Currently, protein or albumin in the urine, and especially very small amounts of protein/albumin in the urine, is probably the earliest indicator of renal damage that is available in the US. Very small amounts of albumin in the urine, what has been called microalbuminuria, is one of the earliest indicators of renal disease.

A new biomarker for early acute renal damage that is gaining the most widespread acceptance is NGAL. Neutrophil gelatinase-associated lipocalin (NGAL) is being extensively studied and has been shown to detect early, acute kidney injury (AKI). In addition, NGAL levels have been reported to be associated with the amount and severity of renal damage. Already in use clinically in Europe, tests for this biomarker are currently working their way through the FDA in the US.

Some other new biomarkers for AKI that are being studied, but are not progressing toward general usage as quickly as NGAL include kidney injury molecule 1 (KIM-1), β-trace protein, liver-type fatty acid-binding protein (L-FABP) and interleukin-18. These are all proteins that appear to be up-regulated in response to AKI. Studies are on-going to see which of these biomarkers may be useful for detecting early AKI and for differentiating between types and causes of AKI. In addition, for all these new kidney biomarkers, studies are needed on the biomarkers’ efficacy in helping with clinical decision-making regarding treatment options and outcomes. It will be interesting to see if any of them become clinically useful tests for the detection of early acute renal damage.

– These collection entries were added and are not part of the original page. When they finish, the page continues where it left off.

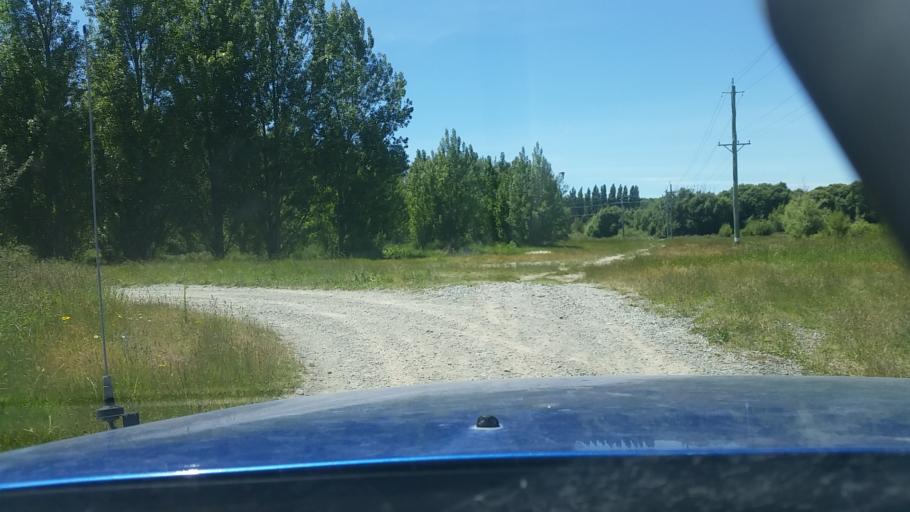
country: NZ
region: Canterbury
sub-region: Ashburton District
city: Tinwald
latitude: -43.9454
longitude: 171.7739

Computers and Diagnostic Algorithms

As sophisticated as computers are now, isn’t about time we began using them more to help with the diagnosis of disease? Physicians tend to be diagnosticians, and primary care physicians need to have a massive breadth of knowledge these days in order to correctly diagnose the multitude of disorders in patients that may walk through their doors. The same goes for ER physicians. Currently, new doctors are relying more and more on information at their fingertips rather than information remembered. Perhaps relying even more on computers than we already do makes sense. Currently, we routinely use simple computer algorithms in clinical laboratory testing. Things like test results above an AMR causing the computer to direct the instrument to dilute and repeat the assay on that sample before reporting a result. Or diagnostically, a negative monospot test for Epstein Barr Virus (EBV) on a child under 4 years of age can be programmed to automatically order an EBV IgM and IgG, since the utility of the monospot test is unclear in that age group. This sort of “reflex” testing is already in use, and requires no operator intervention.

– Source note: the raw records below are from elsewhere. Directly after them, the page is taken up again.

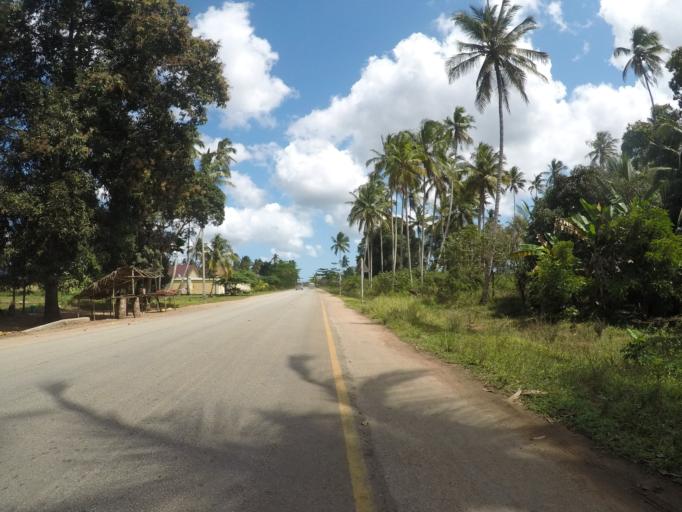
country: TZ
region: Zanzibar Central/South
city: Koani
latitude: -6.1546
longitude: 39.3296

Here’s an example of a diagnostic approach that could be used: A sick infant comes in to the ED and has blood work run immediately. The initial results show a low pH, low bicarbonate and high pCO2. When a software program sees that combination of results, it could reflexively order more tests based on the differential diagnoses associated with a high anion gap metabolic acidosis (for example, ordering a blood glucose to detect diabetic ketoacidosis). If that is ruled out, the software then looks at the next most common cause of metabolic acidosis, and so on. The computer would not be diagnosing the child; the software would simply be ordering the appropriate next step tests to allow a rapid diagnosis, and probably doing it faster than the average multi-tasking ED doctor.

Software-based diagnostic systems exist and are on the market. So why are we so slow to adopt these systems into everyday use? We should let technology help us as much as we can. Software-based diagnostic systems have not been shown to be better than humans for diagnosing (http://www.nejm.org/doi/full/10.1056/NEJM199406233302506), and may never be. However, I would opine that they are faster than humans at deciding what tests to order based on lab results, or on a combination of lab results and clinical signs and symptoms. Using them this way would then leave the human to human interactions and the final diagnosis to the doctor and his patient when he has all the necessary test results at hand.